Locating Ice Sheet Grounding Lines Using Satellite Radar Interferometry and Altimetry

In this thesis, I use synthetic aperture radar (SAR) and radar altimeter data to make new observations of Antarctic and Greenland ice sheet grounding lines. I use ERS SAR data acquired between 1992 and 2011 to map the Petermann Glacier grounding line on 17 occasions using quadruple difference interferometric SAR (QDInSAR). Over the 19-year period, the grounding line position varied by 0.5 km, on average, with no significant trend over time. Although tidal forcing explains a fraction (34 %) of the movement, localised variations in the glacier thickness could explain it all were they to alter the glaciers hydrostatic balance as they advect downstream – a hitherto unconsidered possibility that would reduce the accuracy with which changes in grounding line position can be detected. Next, I developed a new technique for detecting grounding lines using differential range direction offset tracking (DRDOT) in incoherent SAR data. I then applied this technique to a sequence of 11 TerraSAR-X images acquired in 2009 over Petermann Glacier.
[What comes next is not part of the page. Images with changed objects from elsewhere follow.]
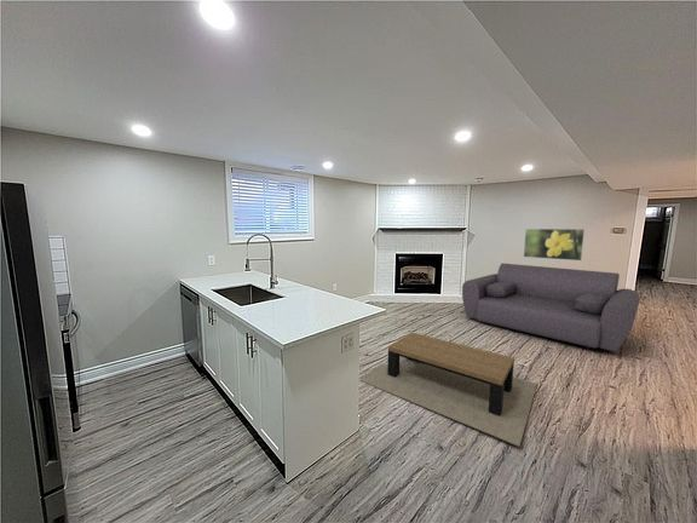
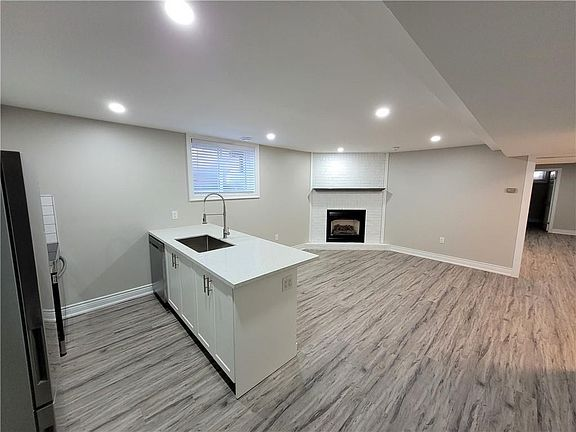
- coffee table [359,332,538,448]
- sofa [461,262,640,354]
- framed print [523,228,586,262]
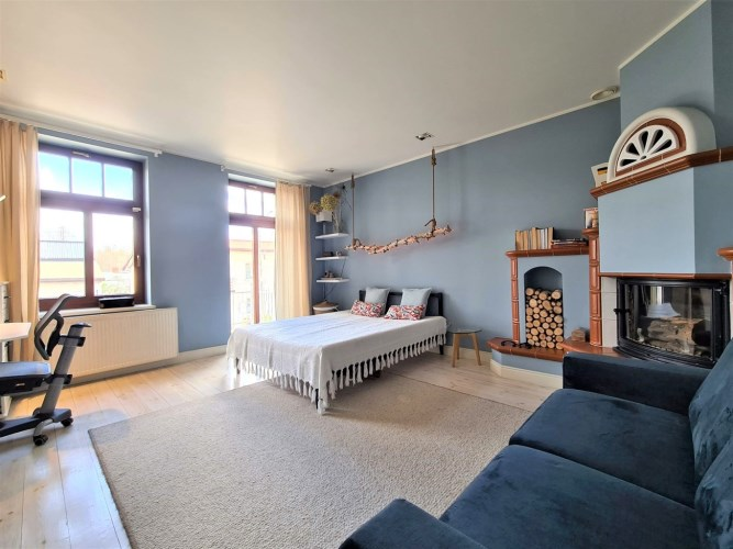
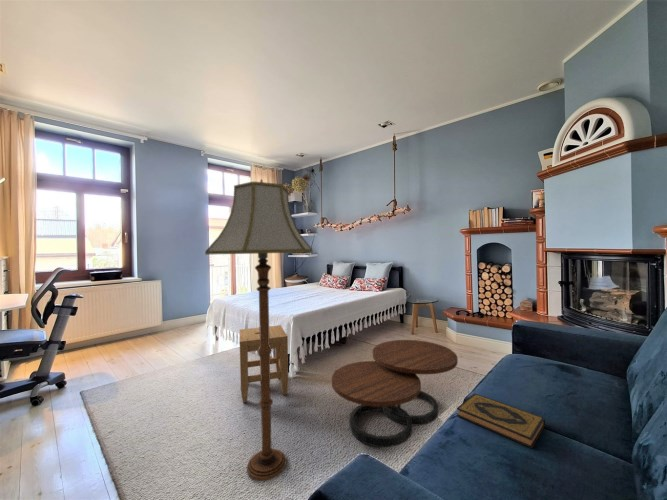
+ coffee table [331,339,459,448]
+ floor lamp [204,178,313,482]
+ hardback book [456,393,546,449]
+ stool [239,324,289,403]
The DRDOT technique is able to reproduce the shape and location of the grounding line with an estimated lateral precision of 0.8 km and, although this is 30 times poorer than QDInSAR, provides a complementary method given the paucity of coherent SAR data. Finally, I developed another new method for detecting the grounding line as the break in ice sheet surface slope computed from CryoSat-2 elevation measurements. I then applied this technique to map grounding lines in the sectors of Antarctica buttressed by the Filchner-Ronne, Ekström, Larsen-C, and Amundsen Sea ice shelves. The technique is able to map the grounding line to within 4.5 km, on average, and, although this is far poorer than either QDInSAR or DRDOT, it is computationally efficient and can succeed where SAR-based methods fail, offering an additional complementary approach.